Again, thanks to everyone for posting their opinions.
The FHA guide is pretty clear that if there is a lease in place, then the property rights have to be addressed as leased fee. Check Appendix D of the FHA guide. If the property owner is receiving income from the property, then it is leased fee. They use an example of a 2-4 unit property that includes both owner-occupation and tenancy; they state the property rights are leased fee.
In my experience, if the property is vacant, this represents a fee simple estate, even if the anticipation of the most likely buyer were for renting the property to tenants. When determining property rights, the theory of anticipation is abandoned.
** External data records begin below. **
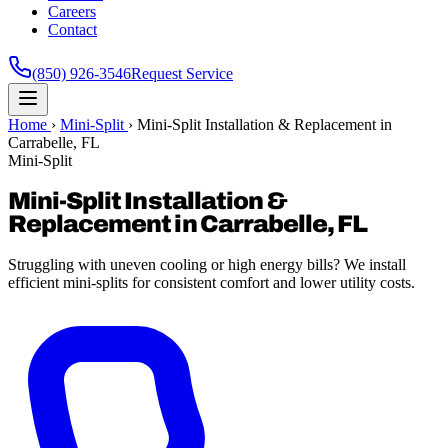
Careers
Contact
(850) 926-3546
Request Service
Home
›
Mini-Split
›
Mini-Split Installation & Replacement in
Carrabelle, FL
Mini-Split
Mini-Split Installation &
Replacement in Carrabelle, FL
Struggling with uneven cooling or high energy bills? We install
efficient mini-splits for consistent comfort and lower utility costs.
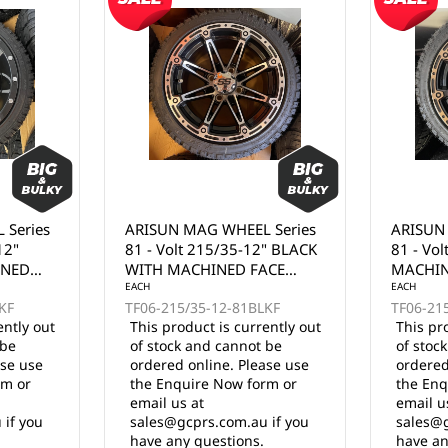
 Series
ARISUN MAG WHEEL Series
ARISUN
" BLACK
81 - Volt 215/35-12" BLACK
74 - Go
ACE
MACHINED FACE WITH
FULL MA
BRONZE CLEAR COAT
EACH
EACH
KF
TF06-215/35-12-81BKFZ
TF06-21
(12x7")
ently out
This product is currently out
This pr
 be
of stock and cannot be
of stoc
ase use
ordered online. Please use
ordered
rm or
the Enquire Now form or
the Enq
email us at
email u
 if you
sales@gcprs.com.au if you
sales@g
have any questions.
have an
Personally, I disagree with this momentary lapse of consistency, but you can only run head-first into a wall so many times.
As far as a leased fee analysis goes, if the appraiser determines through research that the difference between in-place and market rent is so negligible that a purchaser would not make a distinction between leased fee and fee simple, so be it. Just say that in the appraisal.
With regard to the approaches, the appraiser should follow the market. If a typical buyer would not research comparable rents in the market, then disclose that within the report to explain why the Income approach was not used. That being said, an appraiser should not use that as an excuse not to do the work. I found that Craigslist has been a pretty handy tool for finding asking rents in a market; however, those in rural areas might have a more difficult time.